--- Tarea ---
Por favor, devuelve sin cambios el fragmento del texto sobre Marc Chagall que empieza en "A base de deformar" y termina en "de mi arte.".

A base de deformar la percepción material, la pintura consigue recrear emociones de una manera que sólo parece al alcance de la música ―o quizá, en menor medida, del cine o de la fotografía―. Desgraciadamente, y salvo que hayamos nacido dotados de una capacidad empática sublime, necesitamos haber vivido una determinada sensación para reconocerla con plenitud en la expresión artística de otros. De este modo, si nunca nos hemos visto encerrados en una cárcel de angustias y no ha venido a rescatarnos, transformada en un ser mágico, la única persona capaz de hacerlo, no lograremos comprender del todo por qué a los amantes del cuadro se les permite flotar sobre su realidad por un instante.

Abría la ventana y junto con Bella entraban en mi cuarto azul de cielo, amor y flores. Vestida toda de blanco o de negro aparece desde hace ya tiempo en mis cuadros, como guía de mi arte.

(Fragmento de “Mi vida”, de Marc Chagall, 1923)

La pareja se había casado hacía pocas semanas en contra de la voluntad de los padres de Bella, que desconfiaban del origen humilde y del presente casi mísero del pintor. Su opinión se dulcificó un poco cuando, exactamente nueve meses más tarde, nació Ida, la única hija de la pareja, que posteriormente ―algo más crecidita― se convertiría en la máxima divulgadora de la obra de su padre por todo el mundo. En realidad, podemos afirmar que Marc Chagall llegó a ser quien siempre será gracias a las principales mujeres de su vida: Bella, Ida y Feiga-Ita, su madre, que le dio la oportunidad de escapar del opresivo ambiente cercano al judaísmo ortodoxo en el que había nacido. Si queremos hacernos una idea de cómo pudo ser la infancia de Chagall, debemos imaginarnos un escenario parecido al que presenta el largometraje “El violinista sobre el tejado” (Norman Jewison, 1971), cuyo título está precisamente inspirado por los cuadros del pintor, que reprodujo ese motivo en varias ocasiones ―el argumento, sin embargo, no tiene nada que ver con su vida, sino que se basa en la novela “Las hijas de Tevye”, de Sholem Aleijem (póstuma, publicada en 1949, pero probablemente escrita entre 1906 y 1915)―. Fue su madre la que se dio cuenta de que la fragilidad física y moral de su hijo no le permitiría llevar la existencia de peón que le había tocado en suerte, por lo que sobornó al maestro de la escuela municipal para que admitiera al pequeño Marc en ella, algo que les estaba rigurosamente prohibido a los judíos en la Rusia zarista.

--- Conjunto de datos ---
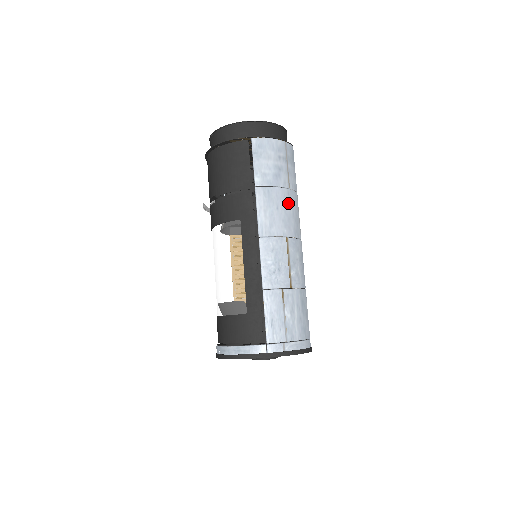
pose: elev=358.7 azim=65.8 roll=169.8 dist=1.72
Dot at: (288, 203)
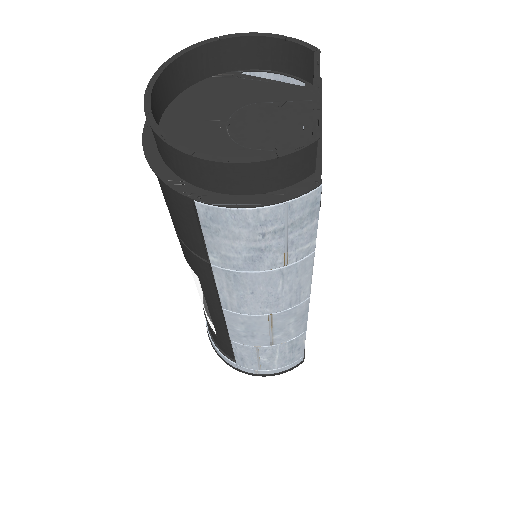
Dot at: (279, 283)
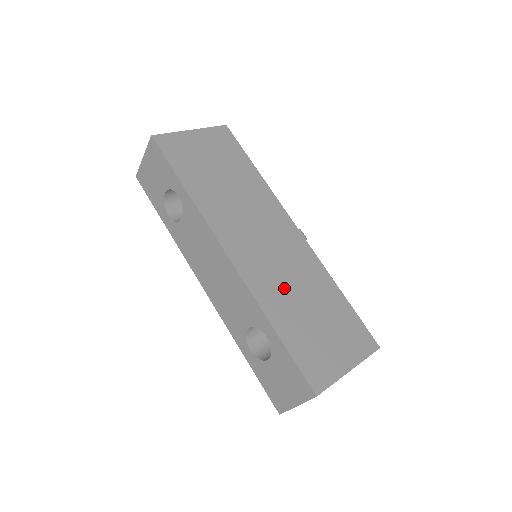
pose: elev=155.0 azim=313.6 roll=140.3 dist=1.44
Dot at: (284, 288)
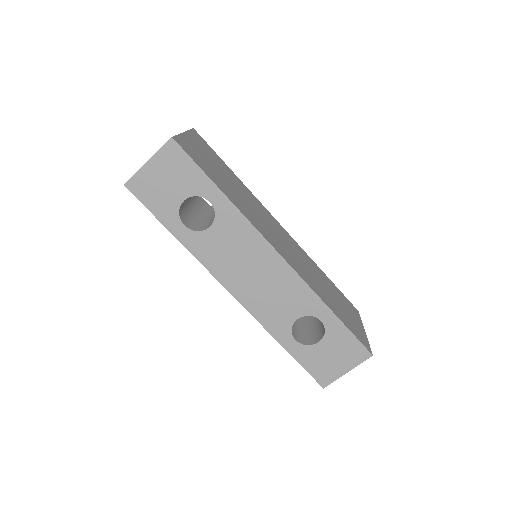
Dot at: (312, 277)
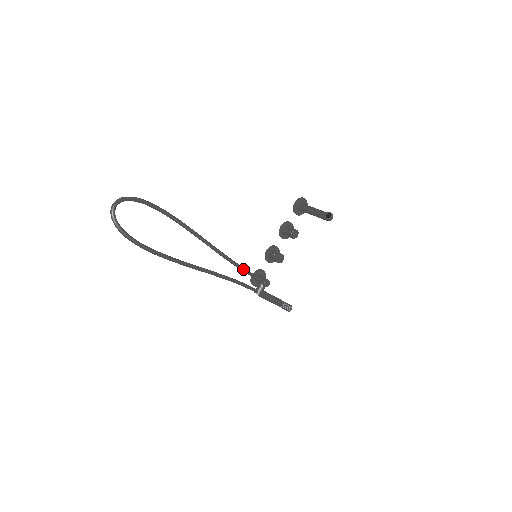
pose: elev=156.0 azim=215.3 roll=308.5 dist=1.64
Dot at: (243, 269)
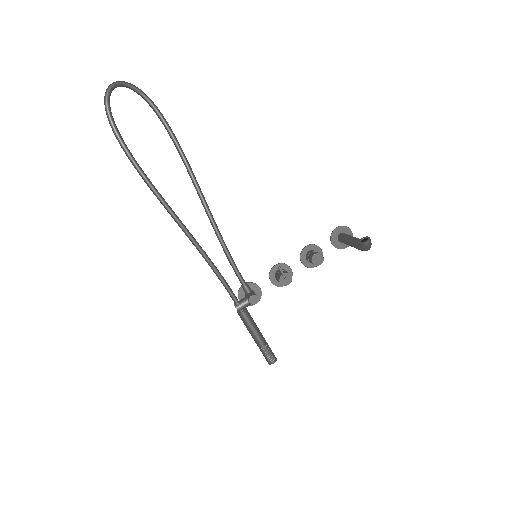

--- Respuesta ---
A base de deformar la percepción material, la pintura consigue recrear emociones de una manera que sólo parece al alcance de la música ―o quizá, en menor medida, del cine o de la fotografía―. Desgraciadamente, y salvo que hayamos nacido dotados de una capacidad empática sublime, necesitamos haber vivido una determinada sensación para reconocerla con plenitud en la expresión artística de otros. De este modo, si nunca nos hemos visto encerrados en una cárcel de angustias y no ha venido a rescatarnos, transformada en un ser mágico, la única persona capaz de hacerlo, no lograremos comprender del todo por qué a los amantes del cuadro se les permite flotar sobre su realidad por un instante.

Abría la ventana y junto con Bella entraban en mi cuarto azul de cielo, amor y flores. Vestida toda de blanco o de negro aparece desde hace ya tiempo en mis cuadros, como guía de mi arte.